- Volume 1 cover art

女王の花
- Genre: Fantasy, historical, romance,
- Written by: Kaneyoshi Izumi
- Published by: Shogakukan
- Imprint: Flower Comics
- Magazine: Betsucomi
- Original run: October 13, 2007 – December 13, 2016
- Volumes: 15 (List of volumes)

= Joō no Hana =

Japanese fantasy romance manga series by Kaneyoshi Izumi

Joō no Hana (女王の花) is a Japanese historical romance manga series written and illustrated by Kaneyoshi Izumi. The story revolves around Aki, a cheerful princess who is treated coldly by others, despite her royal title. One day, Aki meets Hakusei, a slave boy with golden hair and blue eyes. The two form a bond, overcoming their differences in status; however, danger awaits them.

The manga premiered in Shogakukan's Betsucomi magazine in the November 2007 issue (released on October 13). It was serialized on an irregular basis until the June 2010 issue (released on May 13), after which it was serialized every other month. The final chapter was published in the January 2017 issue (released on December 13, 2016). Shogakukan collected the individual chapters into fifteen bound volumes under the Flower Comics imprint from August 26, 2008, to March 24, 2017. The manga is licensed in France by Kazé Manga.
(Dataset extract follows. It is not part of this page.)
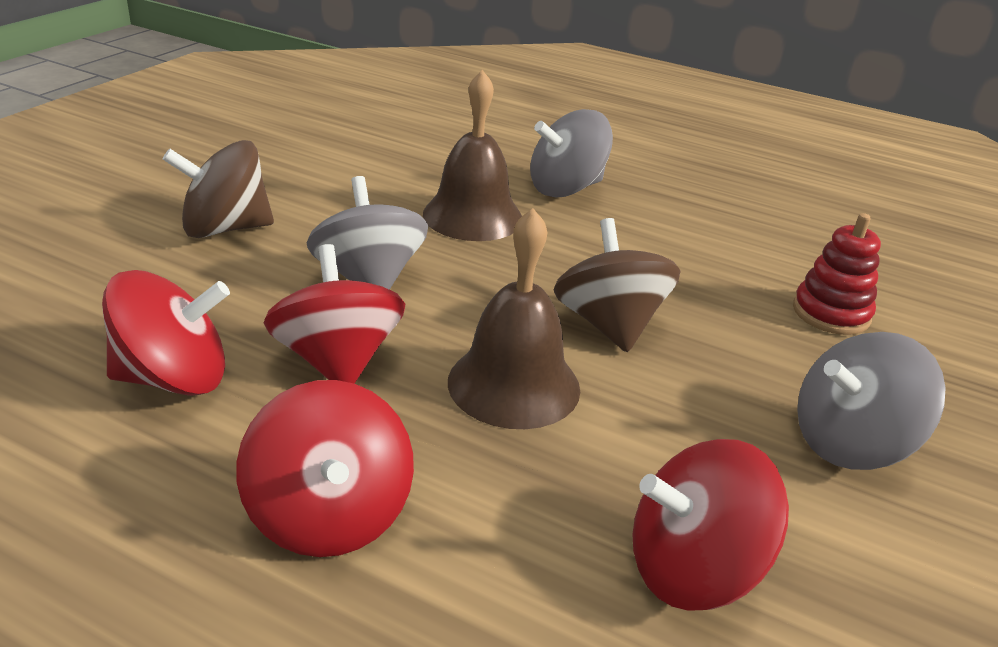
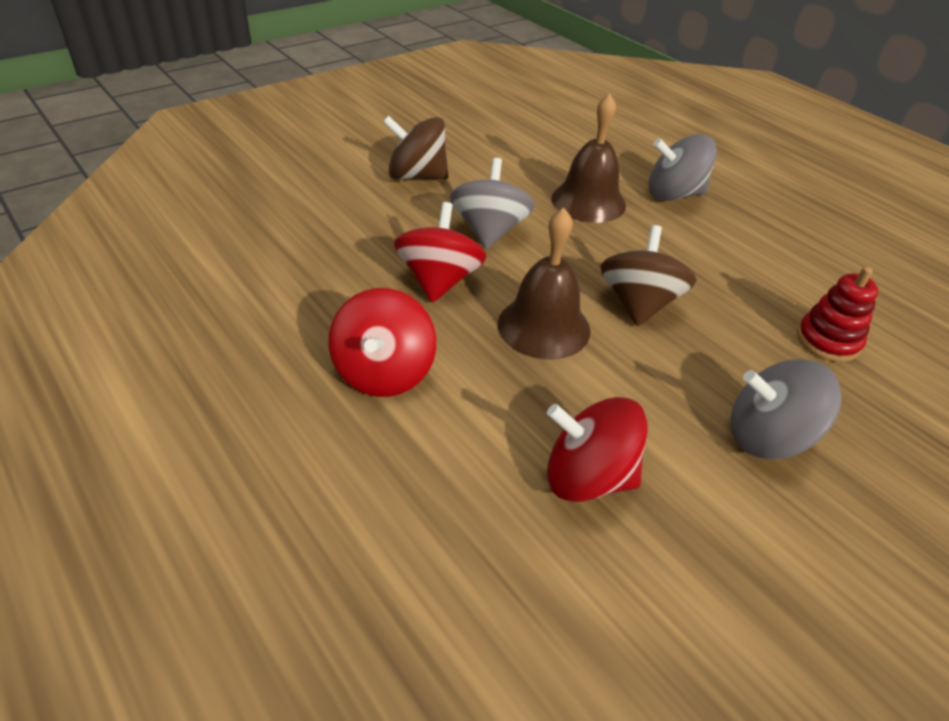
camera: 25 degrees right, 10 degrees up
(174, 378) = (339, 266): red spinning top -> none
In 2015, Joō no Hana won the 60th Shogakukan Manga Award for Best Shōjo Manga.

==Volumes==

| No. | Japanese release date | Japanese ISBN |
|---|---|---|
| 1 | August 26, 2008 | 978-4-09-132009-4 |
| 2 | July 26, 2010 | 978-4-09-133383-4 |
| 3 | January 26, 2011 | 978-4-09-133654-5 |
| 4 | July 26, 2011 | 978-4-09-133690-3 |
| 5 | January 26, 2012 | 978-4-09-134308-6 |
| 6 | August 24, 2012 | 978-4-09-134500-4 |
| 7 | February 26, 2013 | 978-4-09-135085-5 |
| 8 | August 26, 2013 | 978-4-09-135449-5 |
| 9 | February 26, 2014 | 978-4-09-135764-9 |
| 10 | August 26, 2014 | 978-4-09-136312-1 |
| 11 | February 26, 2015 | 978-4-09-136820-1 |
| 12 | August 26, 2015 | 978-4-09-137649-7 |
| 13 | February 26, 2016 | 978-4-09-138289-4 |
| 14 | August 26, 2016 | 978-4-09-138479-9 |
| 15 | March 24, 2017 | 978-4-09-139124-7 |

==Reception==
Volume 2 reached the 14th place on the weekly Oricon manga charts and, as of August 1, 2010, has sold 45,260 copies; volume 3 reached the 12th place and, as of January 30, 2011, has sold 42,495 copies; volume 4 reached the 18th place and, as of July 31, 2011, has sold 45,389 copies; volume 5 reached the 17th place and, as of February 5, 2012, has sold 64,506 copies; volume 6 reached the 26th place and, as of August 26, 2012, has sold 33,083 copies; volume 7 reached the 11th place and, as of March 9, 2013, has sold 71,625 copies; volume 8 reached the 19th place and, as of September 1, 2013, has sold 59,147 copies; volume 9 reached the 13th place and, as of March 9, 2014, has sold 67,088 copies; volume 10 reached the 17th place and, as of August 31, 2014, has sold 47,811 copies; and volume 11 reached the 27th place and, as of March 1, 2015 has sold 40,701 copies.

The series has a staff grade of 15.47 out of 20 on the French manga website Manga-News.com.

In 2015, Joō no Hana won the 60th Shogakukan Manga Award for Best Shōjo Manga.